After several failed tests and observations, the Indian Council of Medical Research (ICMR) solves the mystery of Nipah outbreak in Kerala. ICMR identified fruit bats as the source of the Nipah outbreak that took the lives of 17 persons in Kozhikode and Malappuram districts in Kerala.
“Scientists have found conclusive evidence of Nipah virus infection in the fruit bats found in the area,” said J P Nadda, Union health, and family welfare minister.
Nipah made its outbreak in Kerala in the month of May this year. The first batch of samples collected from the Changaroth village of Perambra in Kozhikode, where the first infection was spotted tested negative for the virus. The results confused the epidemiologists since the carriers of previous outbreaks were bats. But the first samples were collected from insectivorous bats, which were possibly the wrong species. Then the second round of test was conducted in a fresh batch of bats, this time in fruit bats collected from the infected area. The bats trapped in the second round tested positive for the Nipah virus. “The 21 bats trapped and tested were insectivores that do not carry the Nipah virus; 55 bats trapped in the second round included fruit bats, which tested positive for the Nipah virus,” said a scientist at Indian Council of Medical Research to Hindustan Times. Following the Nipah outbreak, ICMR is prioritizing epidemiological studies and research on virus sequencing, drug sensitivity testing, and candidate vaccine strain identification while strengthening its lab network for testing high-hazard pathogens.

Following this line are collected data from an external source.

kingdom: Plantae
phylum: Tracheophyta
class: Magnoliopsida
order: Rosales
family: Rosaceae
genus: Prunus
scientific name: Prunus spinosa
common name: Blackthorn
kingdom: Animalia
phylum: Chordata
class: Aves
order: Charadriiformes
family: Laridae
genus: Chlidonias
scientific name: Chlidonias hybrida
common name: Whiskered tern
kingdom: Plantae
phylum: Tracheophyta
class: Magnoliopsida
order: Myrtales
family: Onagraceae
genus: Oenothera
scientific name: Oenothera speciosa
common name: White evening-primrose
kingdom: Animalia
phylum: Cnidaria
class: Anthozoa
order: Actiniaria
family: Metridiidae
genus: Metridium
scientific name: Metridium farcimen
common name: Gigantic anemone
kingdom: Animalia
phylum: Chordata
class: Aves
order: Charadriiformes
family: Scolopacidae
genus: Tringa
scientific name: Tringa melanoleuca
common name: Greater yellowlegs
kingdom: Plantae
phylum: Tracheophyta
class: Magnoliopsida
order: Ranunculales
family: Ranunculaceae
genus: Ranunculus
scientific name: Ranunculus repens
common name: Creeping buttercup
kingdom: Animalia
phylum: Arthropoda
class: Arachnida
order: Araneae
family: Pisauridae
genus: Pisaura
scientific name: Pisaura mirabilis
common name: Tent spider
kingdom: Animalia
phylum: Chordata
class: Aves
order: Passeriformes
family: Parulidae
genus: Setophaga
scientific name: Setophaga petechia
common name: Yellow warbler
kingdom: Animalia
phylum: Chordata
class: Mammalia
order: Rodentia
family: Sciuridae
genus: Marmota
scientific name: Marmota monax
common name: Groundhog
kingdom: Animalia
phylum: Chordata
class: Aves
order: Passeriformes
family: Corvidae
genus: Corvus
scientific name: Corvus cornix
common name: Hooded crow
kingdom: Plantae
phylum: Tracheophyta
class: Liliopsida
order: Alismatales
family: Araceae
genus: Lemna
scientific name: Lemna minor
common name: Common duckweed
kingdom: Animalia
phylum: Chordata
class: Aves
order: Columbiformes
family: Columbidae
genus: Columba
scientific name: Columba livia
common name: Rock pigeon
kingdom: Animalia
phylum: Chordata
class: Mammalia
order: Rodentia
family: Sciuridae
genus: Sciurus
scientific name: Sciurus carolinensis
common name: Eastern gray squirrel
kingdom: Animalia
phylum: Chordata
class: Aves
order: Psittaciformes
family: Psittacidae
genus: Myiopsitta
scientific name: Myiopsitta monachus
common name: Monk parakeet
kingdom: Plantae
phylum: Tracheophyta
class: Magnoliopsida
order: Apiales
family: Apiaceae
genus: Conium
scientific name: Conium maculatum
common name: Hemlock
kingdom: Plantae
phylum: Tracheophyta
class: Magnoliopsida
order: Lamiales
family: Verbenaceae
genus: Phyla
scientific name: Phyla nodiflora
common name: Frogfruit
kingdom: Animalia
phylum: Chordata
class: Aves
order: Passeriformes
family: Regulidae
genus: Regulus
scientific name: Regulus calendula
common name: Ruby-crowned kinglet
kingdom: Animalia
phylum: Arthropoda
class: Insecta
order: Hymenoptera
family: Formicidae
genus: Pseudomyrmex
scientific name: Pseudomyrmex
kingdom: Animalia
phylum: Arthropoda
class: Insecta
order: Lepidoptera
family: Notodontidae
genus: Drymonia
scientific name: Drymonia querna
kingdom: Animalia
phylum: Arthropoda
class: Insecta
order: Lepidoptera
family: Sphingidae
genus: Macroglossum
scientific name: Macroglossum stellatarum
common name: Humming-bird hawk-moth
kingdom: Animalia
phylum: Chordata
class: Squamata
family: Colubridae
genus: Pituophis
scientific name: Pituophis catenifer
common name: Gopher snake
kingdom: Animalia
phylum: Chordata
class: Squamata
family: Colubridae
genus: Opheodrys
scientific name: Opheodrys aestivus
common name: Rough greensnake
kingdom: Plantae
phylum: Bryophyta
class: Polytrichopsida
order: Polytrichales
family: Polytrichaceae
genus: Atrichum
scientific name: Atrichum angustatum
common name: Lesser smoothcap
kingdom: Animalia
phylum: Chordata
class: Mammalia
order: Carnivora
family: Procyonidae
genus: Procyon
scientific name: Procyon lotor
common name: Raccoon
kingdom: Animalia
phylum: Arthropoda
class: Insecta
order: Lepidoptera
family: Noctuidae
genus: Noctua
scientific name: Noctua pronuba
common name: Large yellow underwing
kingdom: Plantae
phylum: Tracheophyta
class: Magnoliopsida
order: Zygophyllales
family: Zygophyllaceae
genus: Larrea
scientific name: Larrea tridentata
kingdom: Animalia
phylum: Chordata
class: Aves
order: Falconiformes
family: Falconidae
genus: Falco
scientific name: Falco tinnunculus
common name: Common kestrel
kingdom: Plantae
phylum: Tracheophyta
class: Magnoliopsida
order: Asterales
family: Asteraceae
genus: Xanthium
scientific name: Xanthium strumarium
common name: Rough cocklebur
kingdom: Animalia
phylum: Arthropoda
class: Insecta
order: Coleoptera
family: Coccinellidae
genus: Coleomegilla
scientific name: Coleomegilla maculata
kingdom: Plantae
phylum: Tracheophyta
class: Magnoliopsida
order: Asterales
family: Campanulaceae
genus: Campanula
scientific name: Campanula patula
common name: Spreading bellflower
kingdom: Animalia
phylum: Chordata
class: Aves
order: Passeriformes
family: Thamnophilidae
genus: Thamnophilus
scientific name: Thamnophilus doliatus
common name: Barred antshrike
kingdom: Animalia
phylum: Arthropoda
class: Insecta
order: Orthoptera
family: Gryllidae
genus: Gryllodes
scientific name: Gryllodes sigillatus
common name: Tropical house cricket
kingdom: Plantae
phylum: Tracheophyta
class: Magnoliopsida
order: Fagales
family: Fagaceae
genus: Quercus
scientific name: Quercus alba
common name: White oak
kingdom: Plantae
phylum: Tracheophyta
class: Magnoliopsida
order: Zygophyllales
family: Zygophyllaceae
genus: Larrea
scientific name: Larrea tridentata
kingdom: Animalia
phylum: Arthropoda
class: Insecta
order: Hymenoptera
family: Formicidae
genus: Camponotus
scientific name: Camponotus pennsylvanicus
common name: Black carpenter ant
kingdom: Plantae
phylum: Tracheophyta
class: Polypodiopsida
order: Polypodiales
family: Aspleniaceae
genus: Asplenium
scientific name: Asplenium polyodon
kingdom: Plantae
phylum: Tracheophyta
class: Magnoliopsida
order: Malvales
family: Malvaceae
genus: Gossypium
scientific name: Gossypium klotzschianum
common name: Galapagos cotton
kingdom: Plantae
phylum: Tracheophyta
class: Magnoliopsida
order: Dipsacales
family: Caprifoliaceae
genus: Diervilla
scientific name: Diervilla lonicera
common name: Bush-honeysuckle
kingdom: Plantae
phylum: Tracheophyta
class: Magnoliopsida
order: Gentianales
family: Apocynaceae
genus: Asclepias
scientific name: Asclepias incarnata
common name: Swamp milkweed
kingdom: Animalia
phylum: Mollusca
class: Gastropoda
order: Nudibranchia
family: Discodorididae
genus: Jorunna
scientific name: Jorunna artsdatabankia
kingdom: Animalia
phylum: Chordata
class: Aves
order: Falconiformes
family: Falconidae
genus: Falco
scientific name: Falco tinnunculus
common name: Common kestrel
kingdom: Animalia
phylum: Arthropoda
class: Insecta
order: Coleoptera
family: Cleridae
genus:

Among the several species of bats, Pteropus giganteus, Eonycteris spelaea, Cynopterus, Scotophilus kuhlii and Hipposideros larvatus are known to carry Nipah virus. Usually, the virus stays in bats at low levels, without making them sick. But few sick bats secrete the virus in their droppings, saliva and other body fluids. In humans, the exposure to such fluids creates the infection.
Nipah ceased the lives of 17 in Kerala, where 14 deaths occurred in Kozhikode and three in Malappuram, before declaring Kerala Nipah Free recently. According to the union health minister J.P.Nadda, the timely and coordinated efforts of all stakeholders – health workers, state government, scientists, researchers and Central government led to the timely and successful containment of Nipah virus cases in Kerala. Containment efforts in Kerala involved orienting hospitals and health workers on infection prevention and control practices, surveillance and contact tracing, contagion treatment protocols and use of personal protection equipment, and safe burial practices.